# Anyone know what purse this is?



## icaughtfire (Apr 18, 2006)

I was wondering if anybody knew what brand purse this was, It was on the homepage of a website but when I went to look for it on there, it wasn't there and I fell in total love with it.


----------



## koolmnbv (Apr 19, 2006)

It looks like juicy couture to me I'd bet money it is


----------



## kaliraksha (Apr 23, 2006)

i thought the same thing, but wasnt sure about betting money on it =)


----------



## ette (Apr 24, 2006)

Louis Vuitton.


----------



## bellaetoile (Apr 24, 2006)

similar to juicy, but i don't think it is. juicy tends to be more whimsical, and i haven't seen that color used by juicy bags, providing its recent. also, the design doesn't look like juicy, they usually use scottie dogs and hearts on their things. i would say its probably some higher couture house. louis vuitton would be a decent guess, since it looks like some of his recent ventures....uh...YSL, cavalli? i don't know. maybe see if there's a customer service e-mail on the website, and try e-mailing them?


----------



## MACActress (Apr 25, 2006)

I'm gonna say Juicy. I've seen them use metallic leather in ways like that and there's a crown on the bottom of the flap.


----------



## MACreation (Apr 25, 2006)

juicy cuz i see a crown


----------



## melozburngr (Apr 25, 2006)

I think its LV, I saw a similar bag that was Louis V.  not sure though.


----------



## REYNALD0C (Apr 25, 2006)

Thats actually a copy of a Louis Vuitton runway bag that came out couple seasons ago.  It was part of their Monogram Velour collection which came out in F/W 04/05?  I think.  I know its from the Mono Velour collection though.


----------



## user3 (Apr 26, 2006)

I know but it is cute...let me know if you ever find it


----------



## user2 (Apr 26, 2006)

Here's a pic of a smaller LV version but I think it just came in black, deep red and multicolore!


----------



## user2 (Apr 26, 2006)

Oh and in brown:
http://img139.imagevenue.com/img.php...wLi  fe_10.jpg


----------



## REYNALD0C (Apr 26, 2006)

Oh yeah, it came out in the MC collection.  I know the MC version is called the Gracie.

I love Louis Vuitton!


----------

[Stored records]
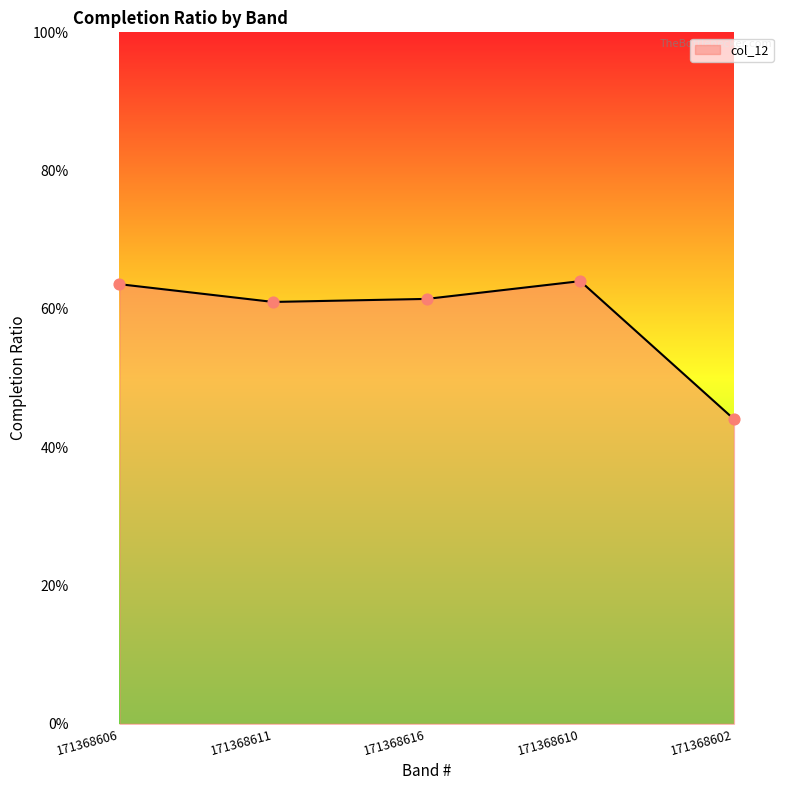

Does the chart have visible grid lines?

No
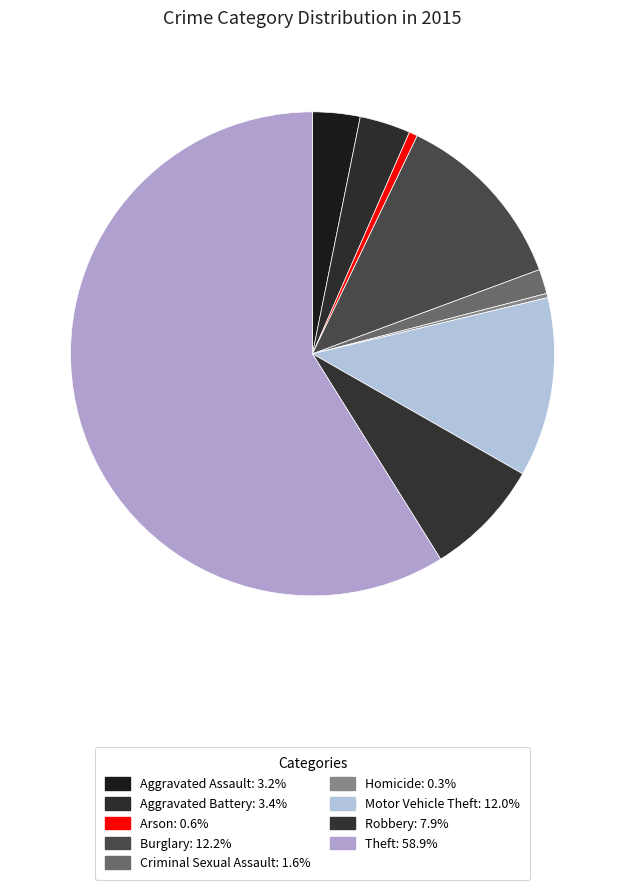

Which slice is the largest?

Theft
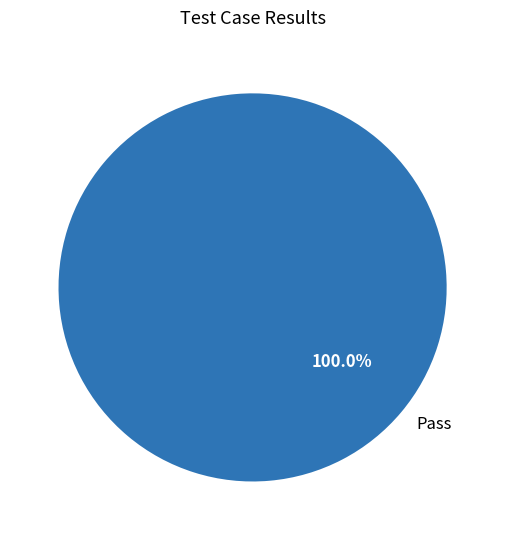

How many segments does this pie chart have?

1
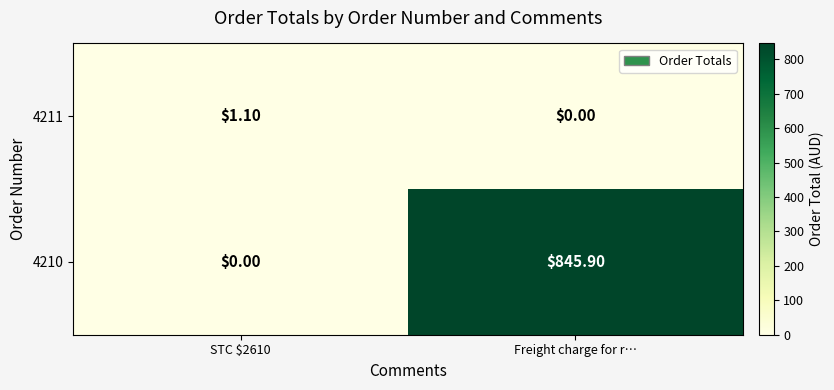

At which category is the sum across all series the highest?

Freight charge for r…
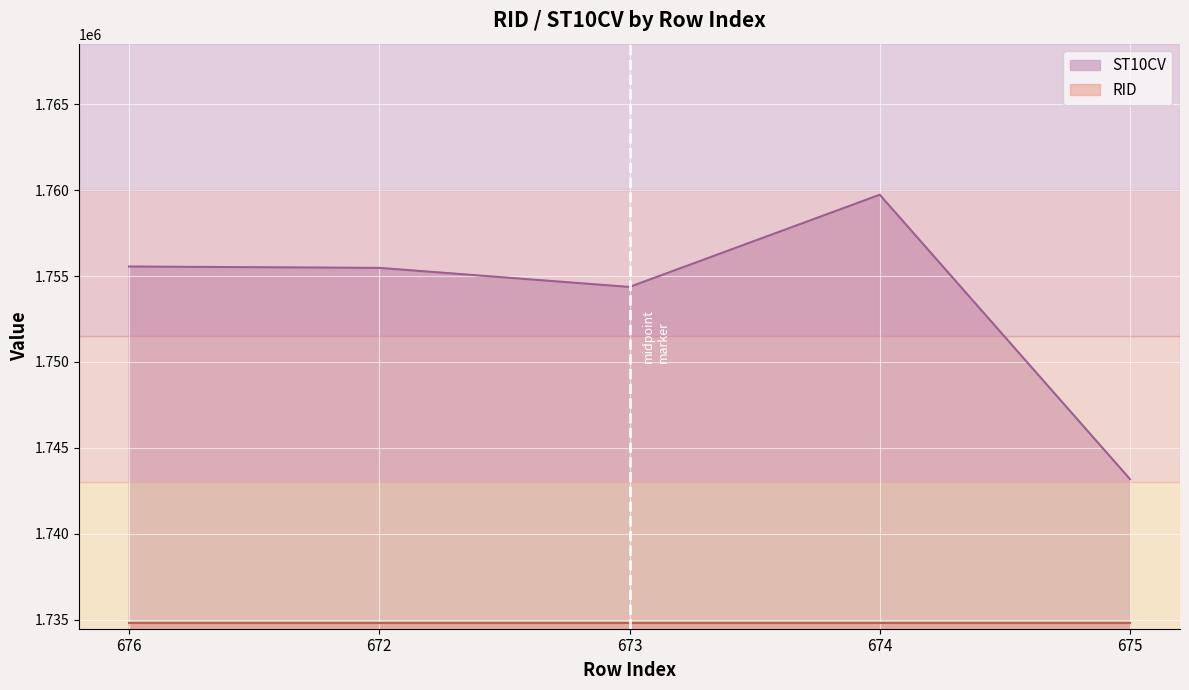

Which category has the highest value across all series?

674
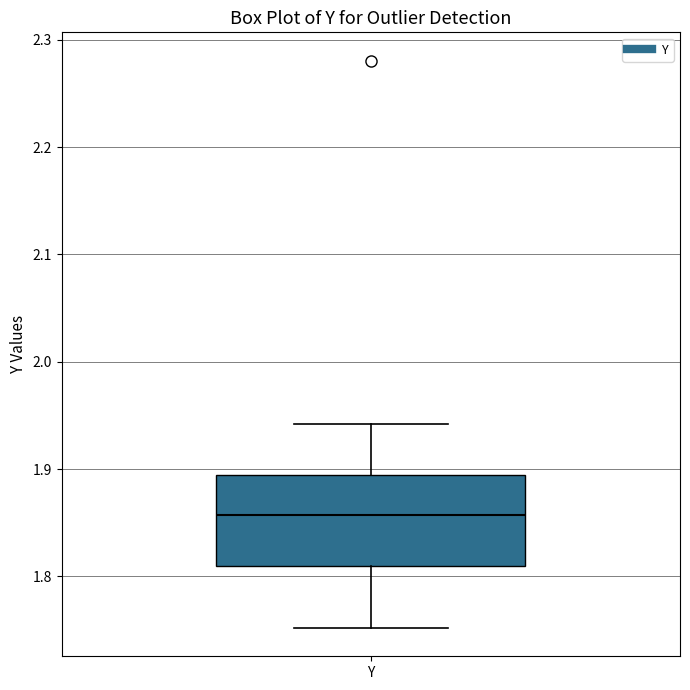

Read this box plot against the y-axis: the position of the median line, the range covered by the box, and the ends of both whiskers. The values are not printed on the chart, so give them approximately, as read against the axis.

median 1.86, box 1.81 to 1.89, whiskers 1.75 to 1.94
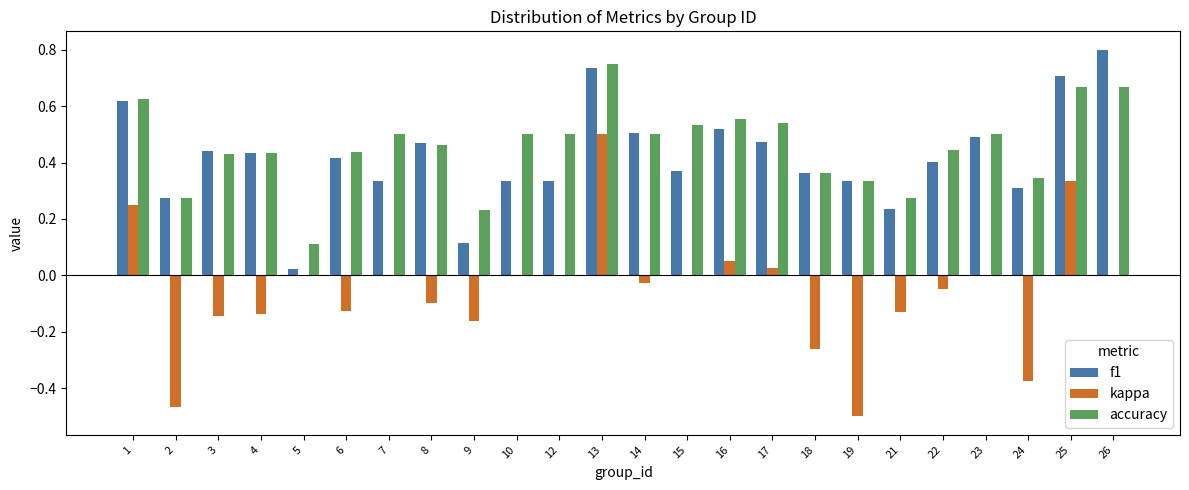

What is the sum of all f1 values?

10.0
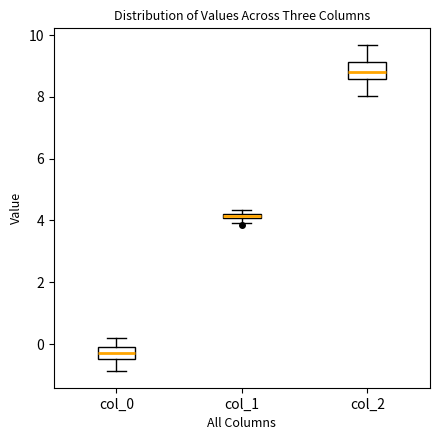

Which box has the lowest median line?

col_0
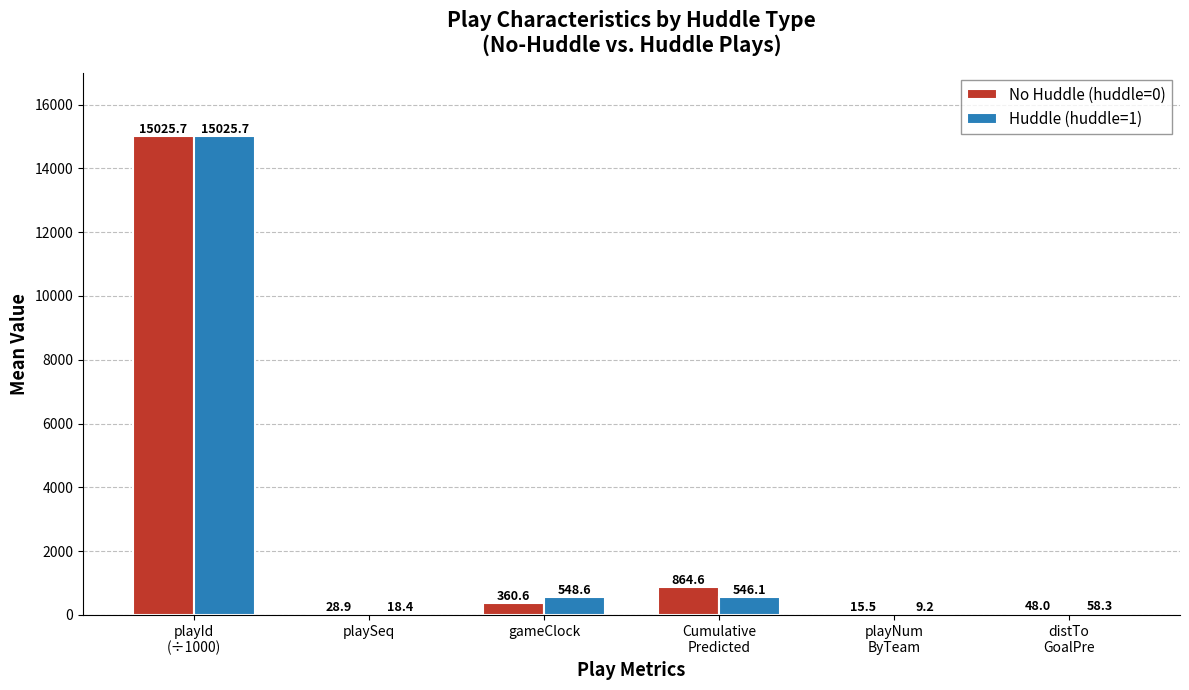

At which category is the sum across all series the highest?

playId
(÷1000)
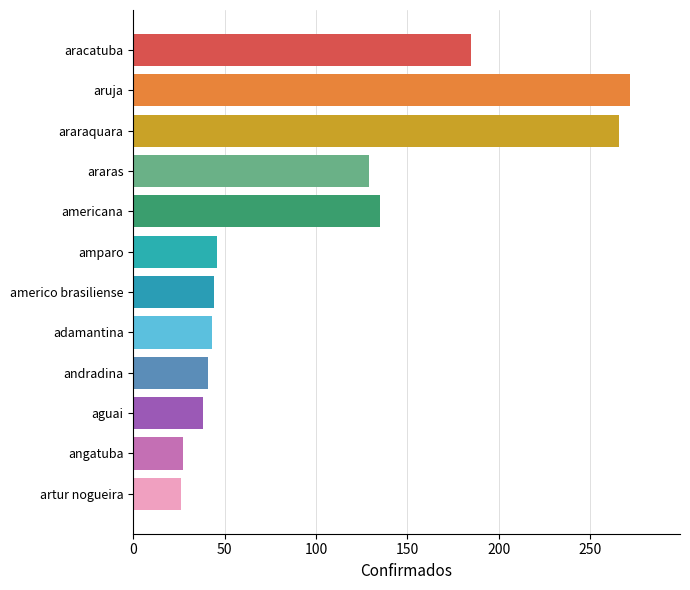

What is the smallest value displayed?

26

**ACTIONS TO TAKE:**
• A. In the purse thread, do these statements agree with the text: (i) one poster says Juicy usually puts scottie dogs and hearts on its things; (ii) MACreation names Louis Vuitton as the brand; (iii) REYNALD0C says the MC version is called the Gracie? Answer yes or no for each, quoting the deciding words.
• B. Render this sentence from the purse thread in Spanish: "I know the MC version is called the Gracie."

**SOLUTIONS BELOW:**
• A.
(i) Yes: "they usually use scottie dogs and hearts on their things"
(ii) No: "juicy cuz i see a crown"
(iii) Yes: "I know the MC version is called the Gracie."

• B. Sé que la versión MC se llama Gracie.